Exercise goal » Could you repeat the records below exactly, leaving out any pictures?

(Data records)
────────────────────────────────────────

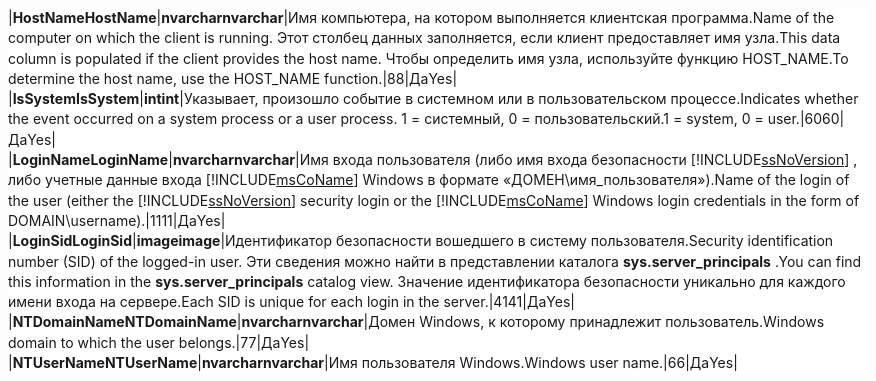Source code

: |<span data-ttu-id="b8792-155">**HostName**</span><span class="sxs-lookup"><span data-stu-id="b8792-155">**HostName**</span></span>|<span data-ttu-id="b8792-156">**nvarchar**</span><span class="sxs-lookup"><span data-stu-id="b8792-156">**nvarchar**</span></span>|<span data-ttu-id="b8792-157">Имя компьютера, на котором выполняется клиентская программа.</span><span class="sxs-lookup"><span data-stu-id="b8792-157">Name of the computer on which the client is running.</span></span> <span data-ttu-id="b8792-158">Этот столбец данных заполняется, если клиент предоставляет имя узла.</span><span class="sxs-lookup"><span data-stu-id="b8792-158">This data column is populated if the client provides the host name.</span></span> <span data-ttu-id="b8792-159">Чтобы определить имя узла, используйте функцию HOST_NAME.</span><span class="sxs-lookup"><span data-stu-id="b8792-159">To determine the host name, use the HOST_NAME function.</span></span>|<span data-ttu-id="b8792-160">8</span><span class="sxs-lookup"><span data-stu-id="b8792-160">8</span></span>|<span data-ttu-id="b8792-161">Да</span><span class="sxs-lookup"><span data-stu-id="b8792-161">Yes</span></span>|  
|<span data-ttu-id="b8792-162">**IsSystem**</span><span class="sxs-lookup"><span data-stu-id="b8792-162">**IsSystem**</span></span>|<span data-ttu-id="b8792-163">**int**</span><span class="sxs-lookup"><span data-stu-id="b8792-163">**int**</span></span>|<span data-ttu-id="b8792-164">Указывает, произошло событие в системном или в пользовательском процессе.</span><span class="sxs-lookup"><span data-stu-id="b8792-164">Indicates whether the event occurred on a system process or a user process.</span></span> <span data-ttu-id="b8792-165">1 = системный, 0 = пользовательский.</span><span class="sxs-lookup"><span data-stu-id="b8792-165">1 = system, 0 = user.</span></span>|<span data-ttu-id="b8792-166">60</span><span class="sxs-lookup"><span data-stu-id="b8792-166">60</span></span>|<span data-ttu-id="b8792-167">Да</span><span class="sxs-lookup"><span data-stu-id="b8792-167">Yes</span></span>|  
|<span data-ttu-id="b8792-168">**LoginName**</span><span class="sxs-lookup"><span data-stu-id="b8792-168">**LoginName**</span></span>|<span data-ttu-id="b8792-169">**nvarchar**</span><span class="sxs-lookup"><span data-stu-id="b8792-169">**nvarchar**</span></span>|<span data-ttu-id="b8792-170">Имя входа пользователя (либо имя входа безопасности [!INCLUDE[ssNoVersion](../../includes/ssnoversion-md.md)] , либо учетные данные входа [!INCLUDE[msCoName](../../includes/msconame-md.md)] Windows в формате «ДОМЕН\имя_пользователя»).</span><span class="sxs-lookup"><span data-stu-id="b8792-170">Name of the login of the user (either the [!INCLUDE[ssNoVersion](../../includes/ssnoversion-md.md)] security login or the [!INCLUDE[msCoName](../../includes/msconame-md.md)] Windows login credentials in the form of DOMAIN\username).</span></span>|<span data-ttu-id="b8792-171">11</span><span class="sxs-lookup"><span data-stu-id="b8792-171">11</span></span>|<span data-ttu-id="b8792-172">Да</span><span class="sxs-lookup"><span data-stu-id="b8792-172">Yes</span></span>|  
|<span data-ttu-id="b8792-173">**LoginSid**</span><span class="sxs-lookup"><span data-stu-id="b8792-173">**LoginSid**</span></span>|<span data-ttu-id="b8792-174">**image**</span><span class="sxs-lookup"><span data-stu-id="b8792-174">**image**</span></span>|<span data-ttu-id="b8792-175">Идентификатор безопасности вошедшего в систему пользователя.</span><span class="sxs-lookup"><span data-stu-id="b8792-175">Security identification number (SID) of the logged-in user.</span></span> <span data-ttu-id="b8792-176">Эти сведения можно найти в представлении каталога **sys.server_principals** .</span><span class="sxs-lookup"><span data-stu-id="b8792-176">You can find this information in the **sys.server_principals** catalog view.</span></span> <span data-ttu-id="b8792-177">Значение идентификатора безопасности уникально для каждого имени входа на сервере.</span><span class="sxs-lookup"><span data-stu-id="b8792-177">Each SID is unique for each login in the server.</span></span>|<span data-ttu-id="b8792-178">41</span><span class="sxs-lookup"><span data-stu-id="b8792-178">41</span></span>|<span data-ttu-id="b8792-179">Да</span><span class="sxs-lookup"><span data-stu-id="b8792-179">Yes</span></span>|  
|<span data-ttu-id="b8792-180">**NTDomainName**</span><span class="sxs-lookup"><span data-stu-id="b8792-180">**NTDomainName**</span></span>|<span data-ttu-id="b8792-181">**nvarchar**</span><span class="sxs-lookup"><span data-stu-id="b8792-181">**nvarchar**</span></span>|<span data-ttu-id="b8792-182">Домен Windows, к которому принадлежит пользователь.</span><span class="sxs-lookup"><span data-stu-id="b8792-182">Windows domain to which the user belongs.</span></span>|<span data-ttu-id="b8792-183">7</span><span class="sxs-lookup"><span data-stu-id="b8792-183">7</span></span>|<span data-ttu-id="b8792-184">Да</span><span class="sxs-lookup"><span data-stu-id="b8792-184">Yes</span></span>|  
|<span data-ttu-id="b8792-185">**NTUserName**</span><span class="sxs-lookup"><span data-stu-id="b8792-185">**NTUserName**</span></span>|<span data-ttu-id="b8792-186">**nvarchar**</span><span class="sxs-lookup"><span data-stu-id="b8792-186">**nvarchar**</span></span>|<span data-ttu-id="b8792-187">Имя пользователя Windows.</span><span class="sxs-lookup"><span data-stu-id="b8792-187">Windows user name.</span></span>|<span data-ttu-id="b8792-188">6</span><span class="sxs-lookup"><span data-stu-id="b8792-188">6</span></span>|<span data-ttu-id="b8792-189">Да</span><span class="sxs-lookup"><span data-stu-id="b8792-189">Yes</span></span>|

────────────────────────────────────────

Answer below »
Source code

: |<span data-ttu-id="b8792-155">**HostName**</span><span class="sxs-lookup"><span data-stu-id="b8792-155">**HostName**</span></span>|<span data-ttu-id="b8792-156">**nvarchar**</span><span class="sxs-lookup"><span data-stu-id="b8792-156">**nvarchar**</span></span>|<span data-ttu-id="b8792-157">Имя компьютера, на котором выполняется клиентская программа.</span><span class="sxs-lookup"><span data-stu-id="b8792-157">Name of the computer on which the client is running.</span></span> <span data-ttu-id="b8792-158">Этот столбец данных заполняется, если клиент предоставляет имя узла.</span><span class="sxs-lookup"><span data-stu-id="b8792-158">This data column is populated if the client provides the host name.</span></span> <span data-ttu-id="b8792-159">Чтобы определить имя узла, используйте функцию HOST_NAME.</span><span class="sxs-lookup"><span data-stu-id="b8792-159">To determine the host name, use the HOST_NAME function.</span></span>|<span data-ttu-id="b8792-160">8</span><span class="sxs-lookup"><span data-stu-id="b8792-160">8</span></span>|<span data-ttu-id="b8792-161">Да</span><span class="sxs-lookup"><span data-stu-id="b8792-161">Yes</span></span>|  
|<span data-ttu-id="b8792-162">**IsSystem**</span><span class="sxs-lookup"><span data-stu-id="b8792-162">**IsSystem**</span></span>|<span data-ttu-id="b8792-163">**int**</span><span class="sxs-lookup"><span data-stu-id="b8792-163">**int**</span></span>|<span data-ttu-id="b8792-164">Указывает, произошло событие в системном или в пользовательском процессе.</span><span class="sxs-lookup"><span data-stu-id="b8792-164">Indicates whether the event occurred on a system process or a user process.</span></span> <span data-ttu-id="b8792-165">1 = системный, 0 = пользовательский.</span><span class="sxs-lookup"><span data-stu-id="b8792-165">1 = system, 0 = user.</span></span>|<span data-ttu-id="b8792-166">60</span><span class="sxs-lookup"><span data-stu-id="b8792-166">60</span></span>|<span data-ttu-id="b8792-167">Да</span><span class="sxs-lookup"><span data-stu-id="b8792-167">Yes</span></span>|  
|<span data-ttu-id="b8792-168">**LoginName**</span><span class="sxs-lookup"><span data-stu-id="b8792-168">**LoginName**</span></span>|<span data-ttu-id="b8792-169">**nvarchar**</span><span class="sxs-lookup"><span data-stu-id="b8792-169">**nvarchar**</span></span>|<span data-ttu-id="b8792-170">Имя входа пользователя (либо имя входа безопасности [!INCLUDE[ssNoVersion](../../includes/ssnoversion-md.md)] , либо учетные данные входа [!INCLUDE[msCoName](../../includes/msconame-md.md)] Windows в формате «ДОМЕН\имя_пользователя»).</span><span class="sxs-lookup"><span data-stu-id="b8792-170">Name of the login of the user (either the [!INCLUDE[ssNoVersion](../../includes/ssnoversion-md.md)] security login or the [!INCLUDE[msCoName](../../includes/msconame-md.md)] Windows login credentials in the form of DOMAIN\username).</span></span>|<span data-ttu-id="b8792-171">11</span><span class="sxs-lookup"><span data-stu-id="b8792-171">11</span></span>|<span data-ttu-id="b8792-172">Да</span><span class="sxs-lookup"><span data-stu-id="b8792-172">Yes</span></span>|  
|<span data-ttu-id="b8792-173">**LoginSid**</span><span class="sxs-lookup"><span data-stu-id="b8792-173">**LoginSid**</span></span>|<span data-ttu-id="b8792-174">**image**</span><span class="sxs-lookup"><span data-stu-id="b8792-174">**image**</span></span>|<span data-ttu-id="b8792-175">Идентификатор безопасности вошедшего в систему пользователя.</span><span class="sxs-lookup"><span data-stu-id="b8792-175">Security identification number (SID) of the logged-in user.</span></span> <span data-ttu-id="b8792-176">Эти сведения можно найти в представлении каталога **sys.server_principals** .</span><span class="sxs-lookup"><span data-stu-id="b8792-176">You can find this information in the **sys.server_principals** catalog view.</span></span> <span data-ttu-id="b8792-177">Значение идентификатора безопасности уникально для каждого имени входа на сервере.</span><span class="sxs-lookup"><span data-stu-id="b8792-177">Each SID is unique for each login in the server.</span></span>|<span data-ttu-id="b8792-178">41</span><span class="sxs-lookup"><span data-stu-id="b8792-178">41</span></span>|<span data-ttu-id="b8792-179">Да</span><span class="sxs-lookup"><span data-stu-id="b8792-179">Yes</span></span>|  
|<span data-ttu-id="b8792-180">**NTDomainName**</span><span class="sxs-lookup"><span data-stu-id="b8792-180">**NTDomainName**</span></span>|<span data-ttu-id="b8792-181">**nvarchar**</span><span class="sxs-lookup"><span data-stu-id="b8792-181">**nvarchar**</span></span>|<span data-ttu-id="b8792-182">Домен Windows, к которому принадлежит пользователь.</span><span class="sxs-lookup"><span data-stu-id="b8792-182">Windows domain to which the user belongs.</span></span>|<span data-ttu-id="b8792-183">7</span><span class="sxs-lookup"><span data-stu-id="b8792-183">7</span></span>|<span data-ttu-id="b8792-184">Да</span><span class="sxs-lookup"><span data-stu-id="b8792-184">Yes</span></span>|  
|<span data-ttu-id="b8792-185">**NTUserName**</span><span class="sxs-lookup"><span data-stu-id="b8792-185">**NTUserName**</span></span>|<span data-ttu-id="b8792-186">**nvarchar**</span><span class="sxs-lookup"><span data-stu-id="b8792-186">**nvarchar**</span></span>|<span data-ttu-id="b8792-187">Имя пользователя Windows.</span><span class="sxs-lookup"><span data-stu-id="b8792-187">Windows user name.</span></span>|<span data-ttu-id="b8792-188">6</span><span class="sxs-lookup"><span data-stu-id="b8792-188">6</span></span>|<span data-ttu-id="b8792-189">Да</span><span class="sxs-lookup"><span data-stu-id="b8792-189">Yes</span></span>|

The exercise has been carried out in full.